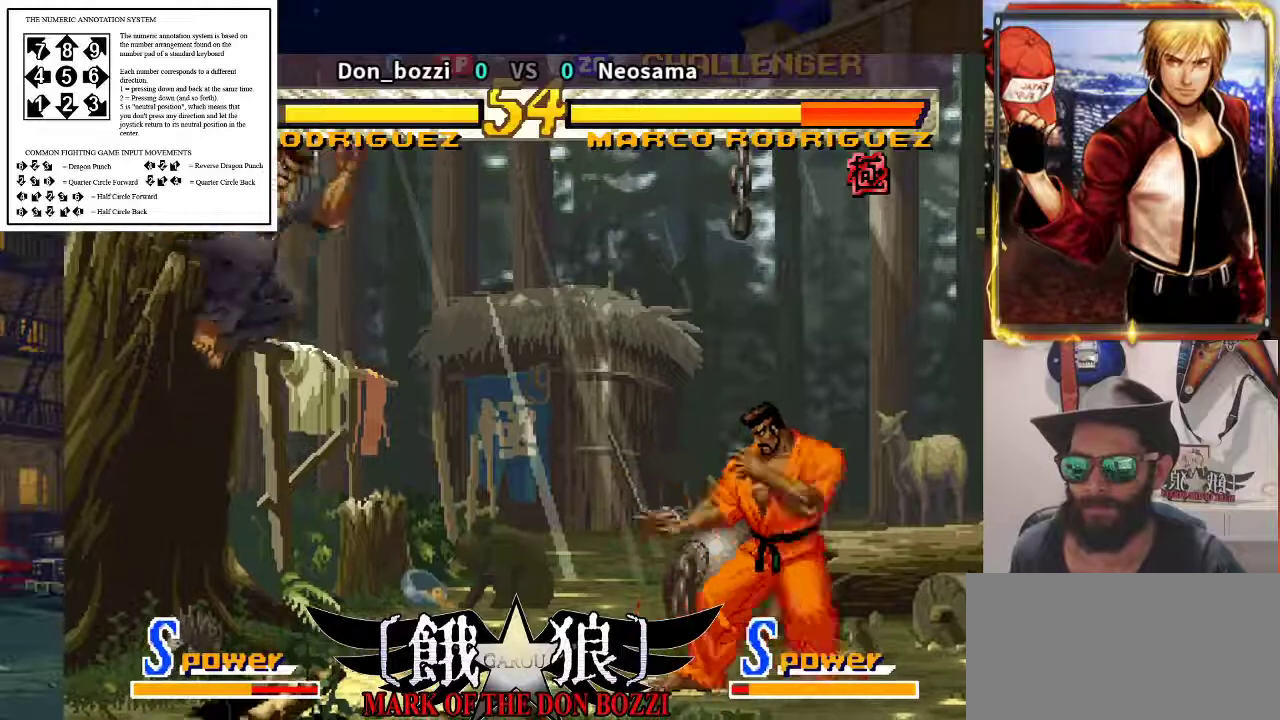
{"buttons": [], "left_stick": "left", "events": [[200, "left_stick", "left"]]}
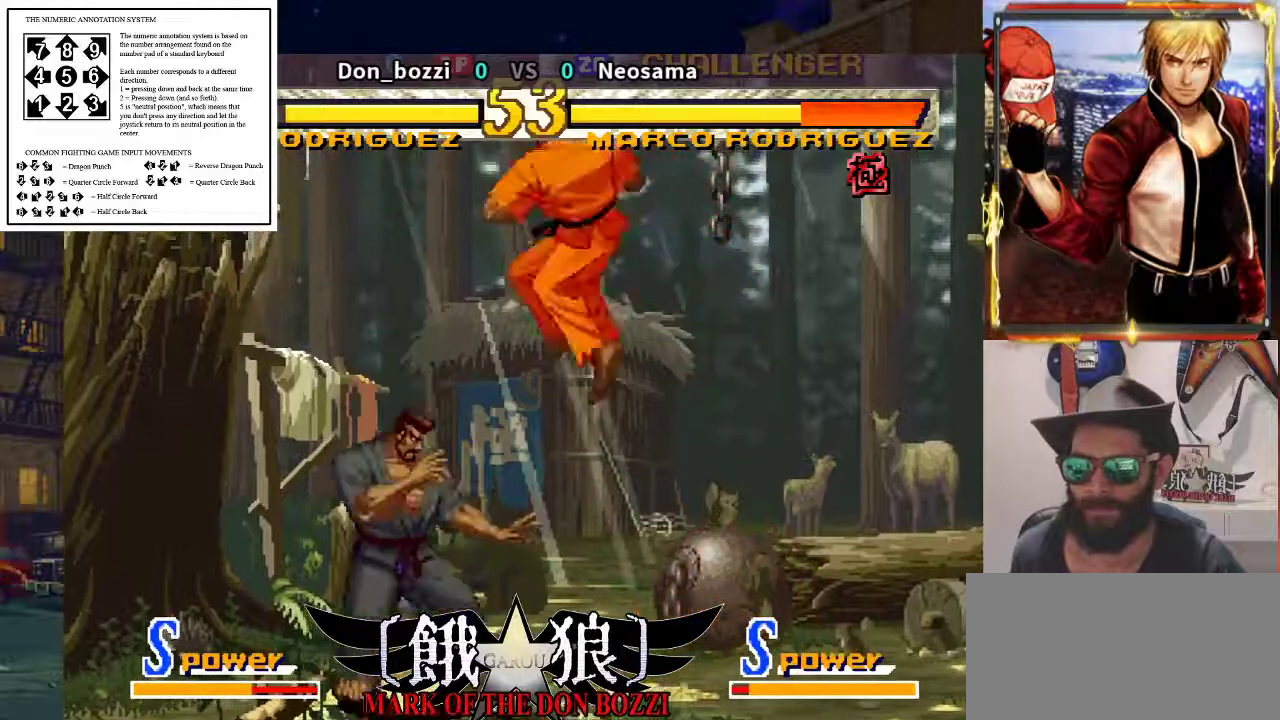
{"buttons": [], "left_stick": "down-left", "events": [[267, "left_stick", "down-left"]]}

---

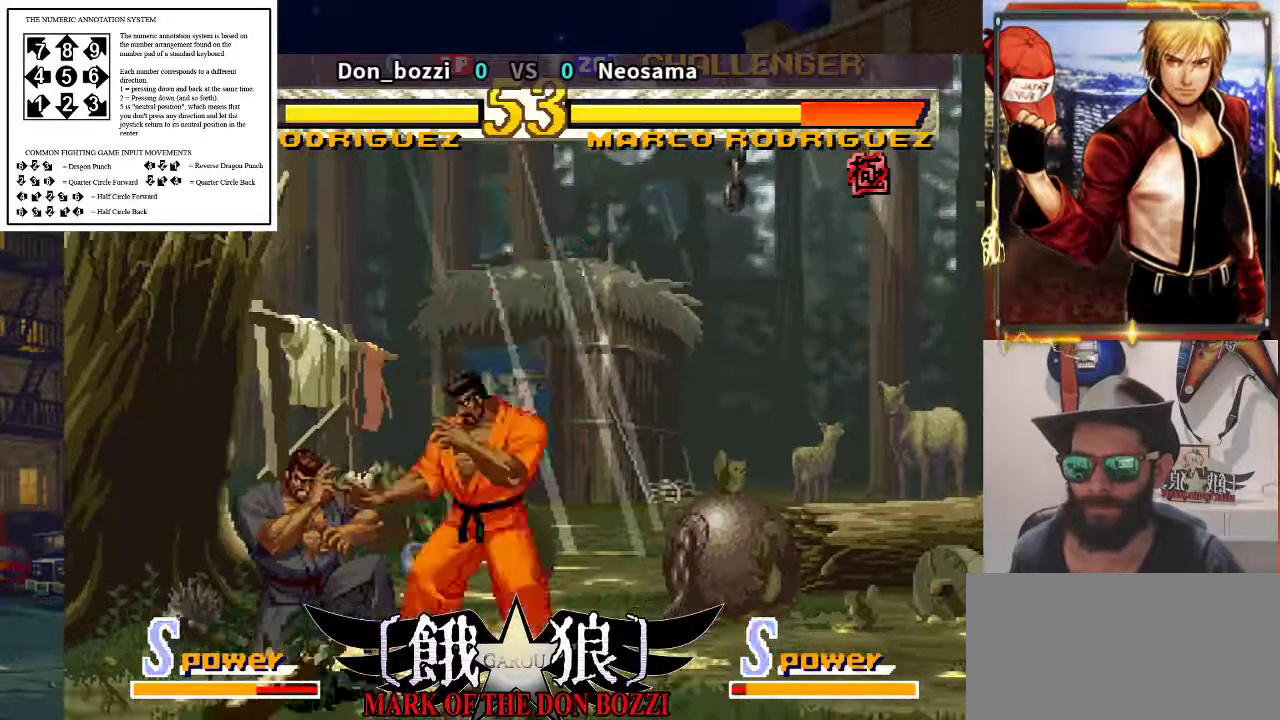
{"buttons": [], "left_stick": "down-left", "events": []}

- [Requirement]:
Copy every line that includes the string "down" from the material above.

- [Task answer]:
{"buttons": [], "left_stick": "down-left", "events": [[267, "left_stick", "down-left"]]}
{"buttons": [], "left_stick": "down-left", "events": []}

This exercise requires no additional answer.